§ **Excerpted text**:
JERUSALEM (AP) — The same negotiators, the same issues, a familiar venue: The sense of deja vu is overwhelming as Israelis and Palestinians start Wednesday on their third attempt in 13 years to draw a border between them.
But they face even longer odds than in the last round, which ended in 2008.
Since then, at least 40,000 more Israelis have settled in areas the Palestinians want for a state, making it even harder to partition the land. The chaos of the Arab Spring has bolstered Israeli demands for ironclad security guarantees, such as troop deployments along Palestine's future border, widening a dispute that seemed near resolution five years ago.
The talks come after months of prodding by U.S. Secretary of State John Kerry, who made six visits to the region since taking office in his bid to bring together Palestinian President Mahmoud Abbas and Israeli Prime Minister Benjamin Netanyahu. together
Despite U.S. cheerleading, expectations have been low on both sides. Ahead of Wednesday's talks at Jerusalem's King David Hotel, the atmosphere soured further after Israel said in a series of announcements in the past week that it is advancing plans for more than 3,000 new homes for Jews in the occupied West Bank and east Jerusalem.
"It's not just deliberate sabotage of the talks, but really the destruction of the outcome," said senior Palestinian official Hanan Ashrawi. "Israel has transformed the negotiations into a cover and a license to steal land."
Israel argued that it's mainly building in areas it wants to keep in any border deal. "This construction that has been authorized in no way changes the final map of peace," said government spokesman Mark Regev.

[Stored entries]
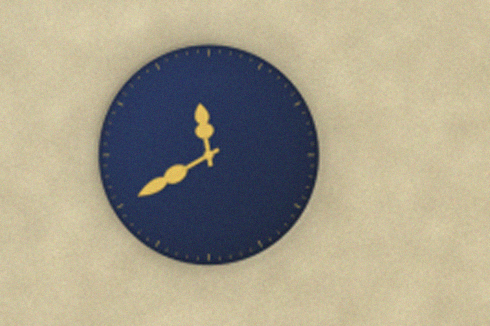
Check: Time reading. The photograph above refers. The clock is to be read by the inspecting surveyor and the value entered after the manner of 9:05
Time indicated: 11:40
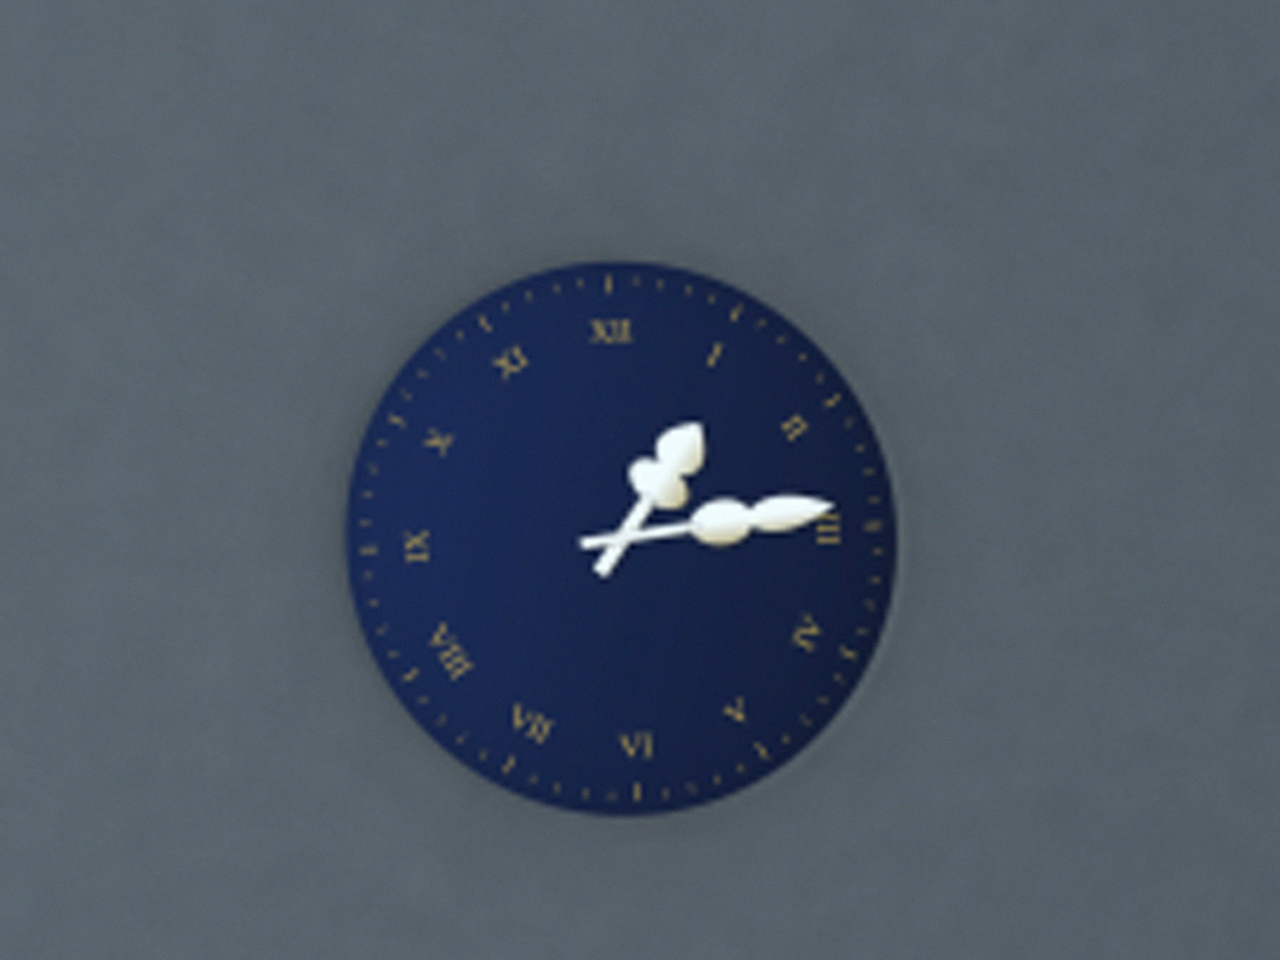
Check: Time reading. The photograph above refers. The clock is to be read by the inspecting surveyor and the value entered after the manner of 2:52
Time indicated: 1:14
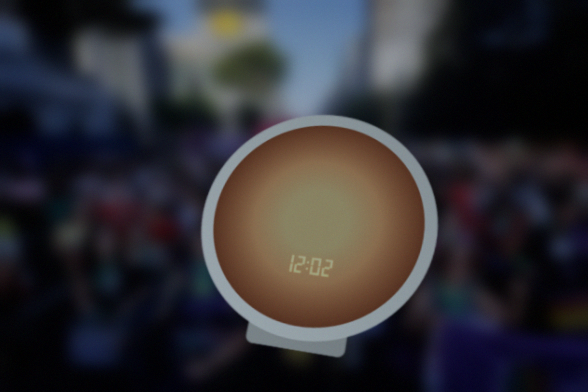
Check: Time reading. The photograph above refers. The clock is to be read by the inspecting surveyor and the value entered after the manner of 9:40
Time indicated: 12:02
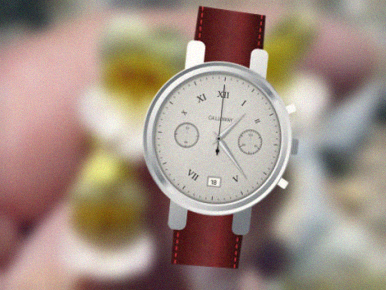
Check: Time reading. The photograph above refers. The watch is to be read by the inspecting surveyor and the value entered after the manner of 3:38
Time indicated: 1:23
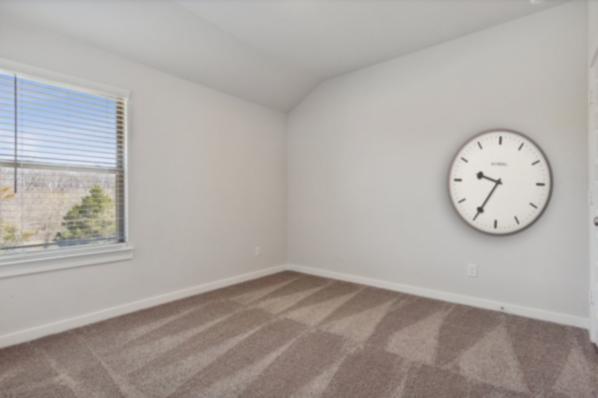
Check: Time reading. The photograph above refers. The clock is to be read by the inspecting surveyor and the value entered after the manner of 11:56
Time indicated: 9:35
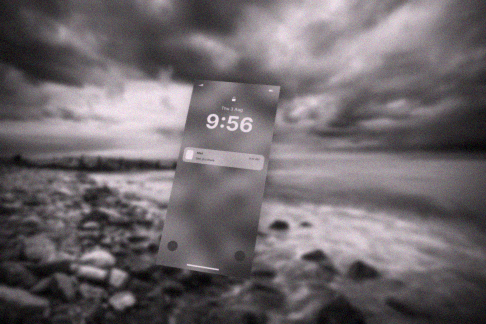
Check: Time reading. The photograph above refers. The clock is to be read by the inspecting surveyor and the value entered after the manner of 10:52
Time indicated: 9:56
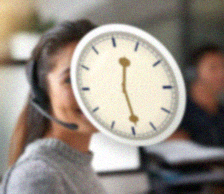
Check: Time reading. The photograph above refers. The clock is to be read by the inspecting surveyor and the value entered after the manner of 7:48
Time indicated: 12:29
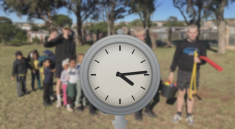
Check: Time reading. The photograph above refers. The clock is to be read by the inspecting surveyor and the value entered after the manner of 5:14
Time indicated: 4:14
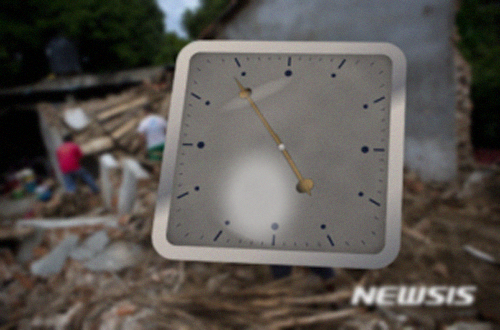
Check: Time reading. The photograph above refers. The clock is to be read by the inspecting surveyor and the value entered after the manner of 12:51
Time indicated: 4:54
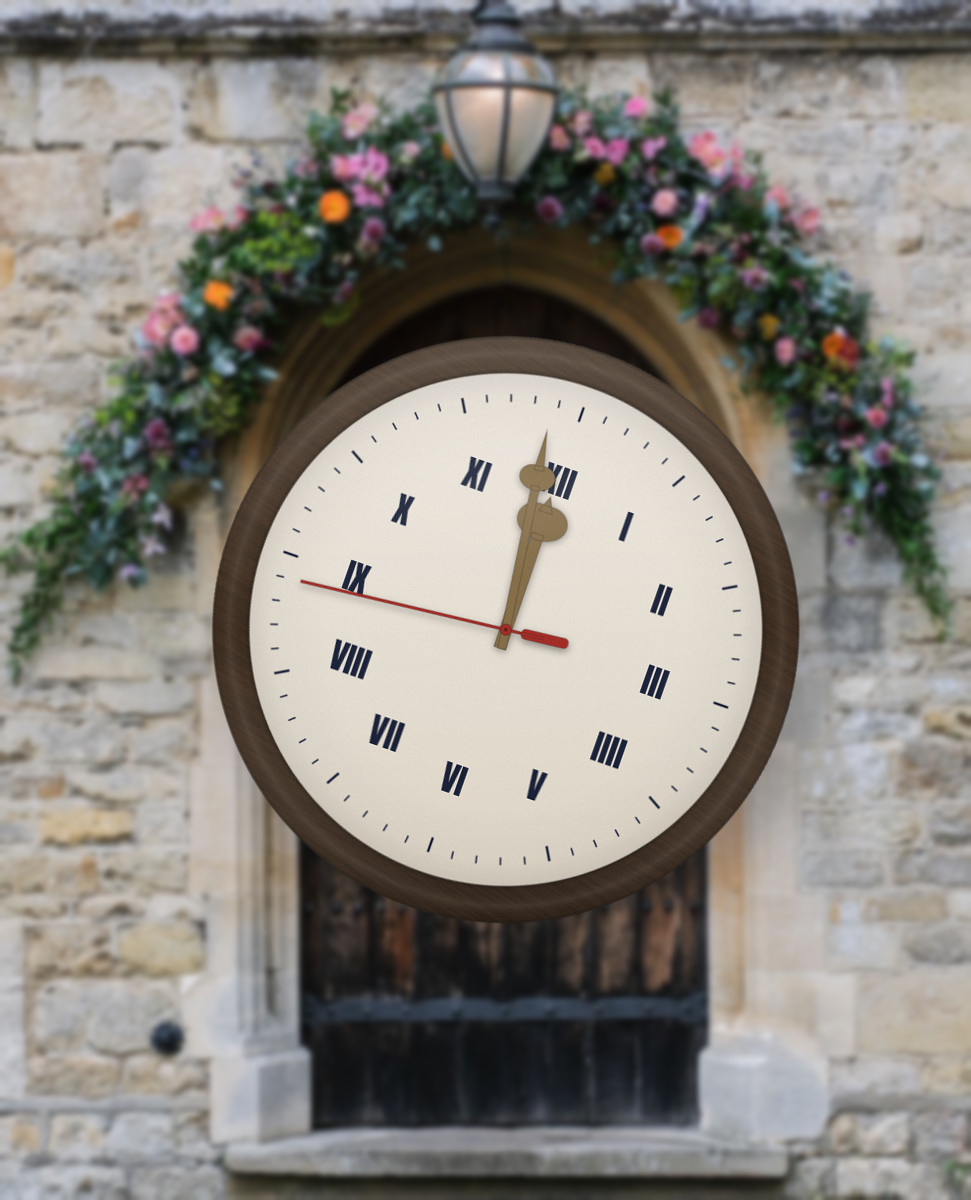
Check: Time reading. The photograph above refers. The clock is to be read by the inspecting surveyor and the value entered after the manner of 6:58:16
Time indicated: 11:58:44
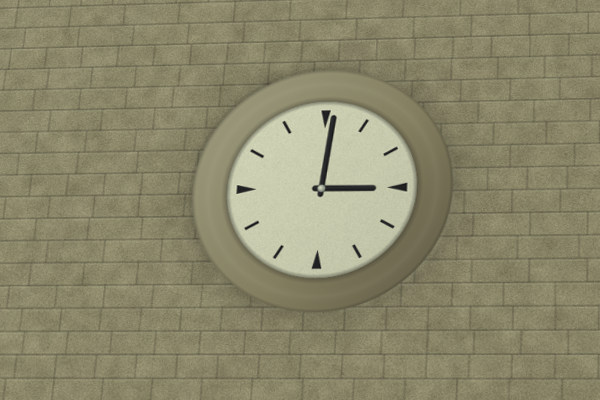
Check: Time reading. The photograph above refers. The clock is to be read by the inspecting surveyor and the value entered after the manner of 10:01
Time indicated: 3:01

§ **What needs to be done**: List every person named in the news report on the Israeli-Palestinian talks.

§ **Complete answer**: John Kerry, Mahmoud Abbas, Benjamin Netanyahu, Hanan Ashrawi, Mark Regev